Is this comment about this article?
This may seem counterintuitive, but pesticides of any kind are not really necessary for agriculture. They are not really necessary for common use (by people in Canada).
The Guardian has an amazing report/article on soil and the amazing complexity and diversity that encompasses it. The article is Mind Blowing and well worth a read.
https://www.theguardian.com/environment/2022/may/07/secret-world-beneat…
Then please don't get bitten by an infected tick and then have to face the quagmire in our health system. Ticks can be found everywhere in Canada where song birds fly. Less than half of Lyme disease patients remember being bitten and less than half develop an identifiable rash of any sort. Not everyone develops a flue like illness. The flawed test is based on obsolete 1960's technology and misses at least 1/3rd of those that truly do have the disease but physicians haven't been made aware of this. Lyme is a clinical disease and must be diagnosed clinically but physicians are no longer taught how to do this. The result is that patients are disbelieved and the current advice is to treat them nicely, just get them out of the office and send them to whoever will make them feel better such as the physiotherapist.
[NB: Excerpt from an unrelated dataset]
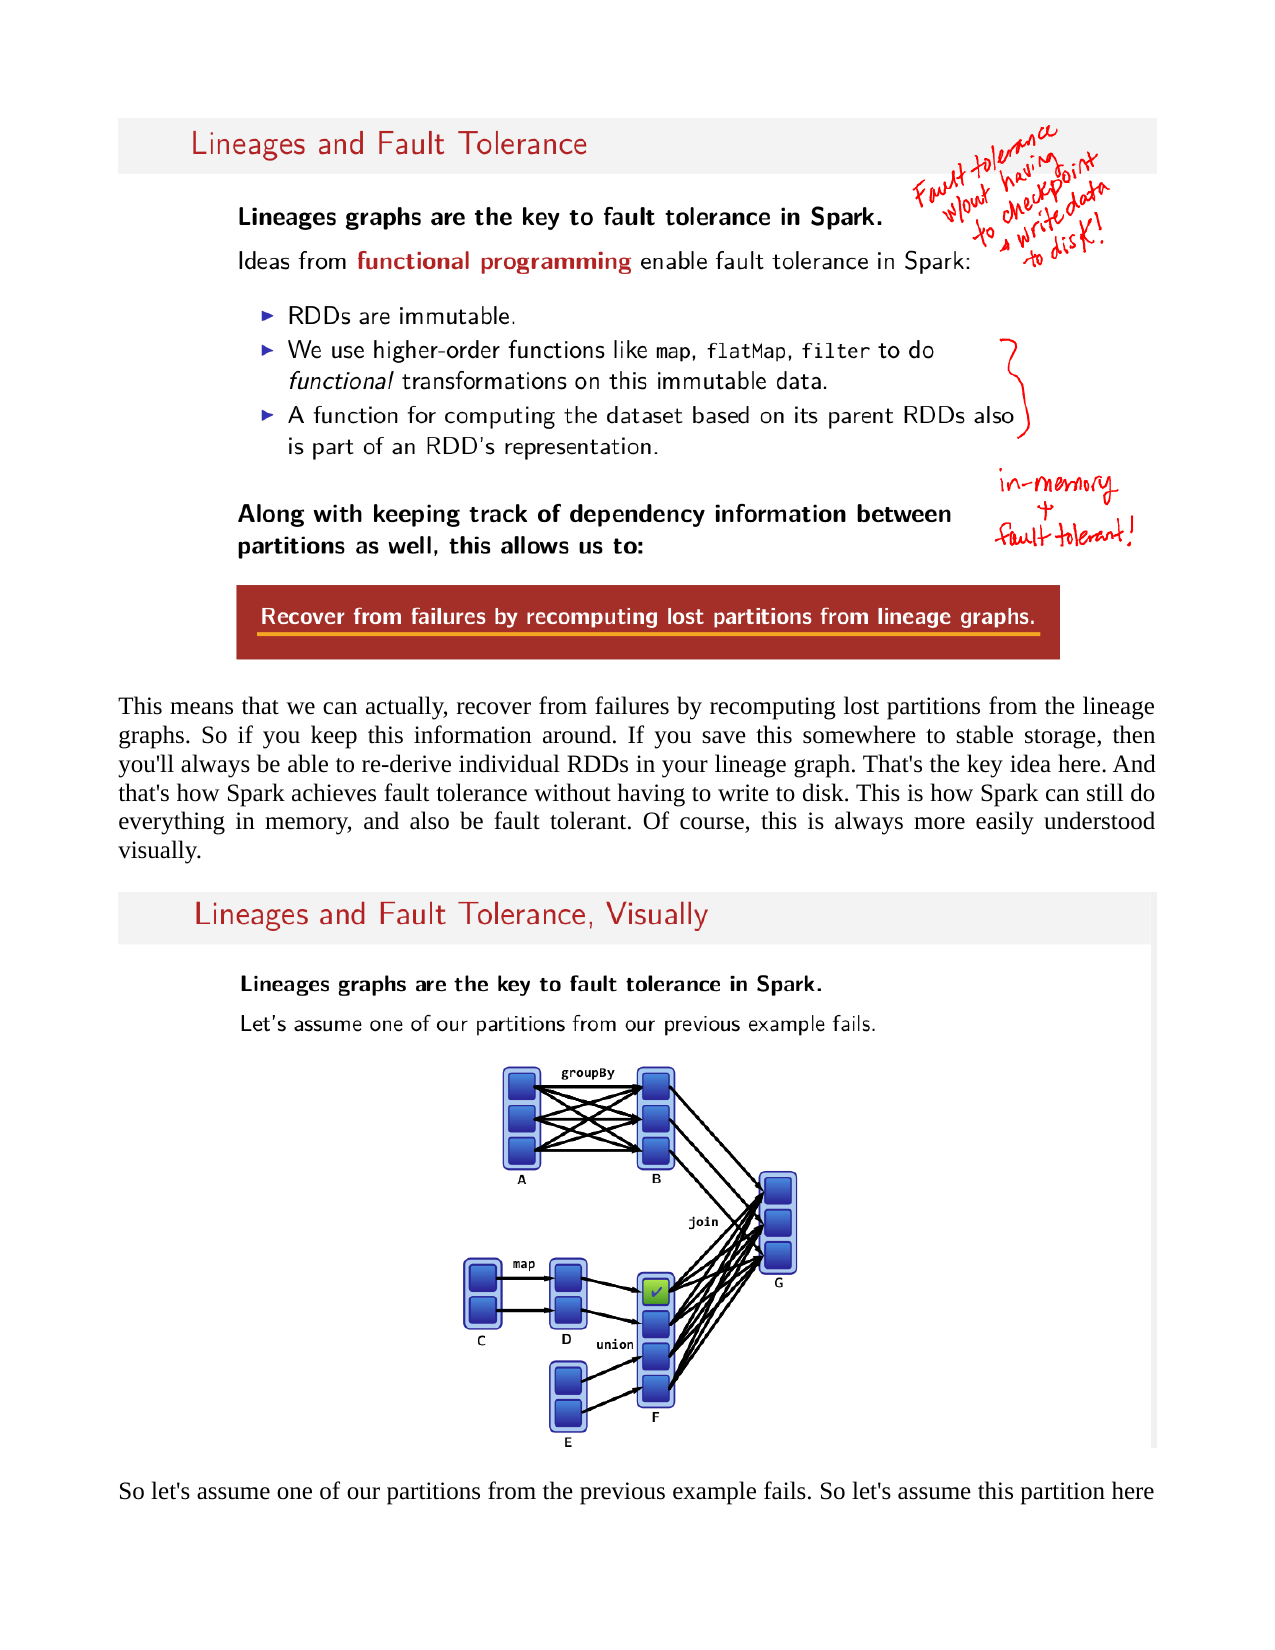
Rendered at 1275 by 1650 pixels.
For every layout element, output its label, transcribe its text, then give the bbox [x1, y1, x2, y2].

Some years back, there was a federal bill about Lyme Disease introduced by Elizabeth May and passed unanimously in both the house and the senate.
Since then, nothing seems to have happened.
In Canada, it winds up being (mis)diagnosed as MS. Canada has a higher incidence of diagnosed MS, and a lower incidence of diagnosed Lyme Disease than countries with similar climates and terraine, that use better diagnostic tests.
Hasn't the federal government stood in the way of regulating not just chlorpyrifos, but also glyphosate and neonicotinoids? Why, you could almost believe that Big Ag has worn out the carpets leading to the offices of involved cabinet ministers.
A product was found to have more side effects that forecast and is now being phased out. What's the scandal? That there's a phase out, rather than an immediate ban? PMRA has to balance risk and benefits.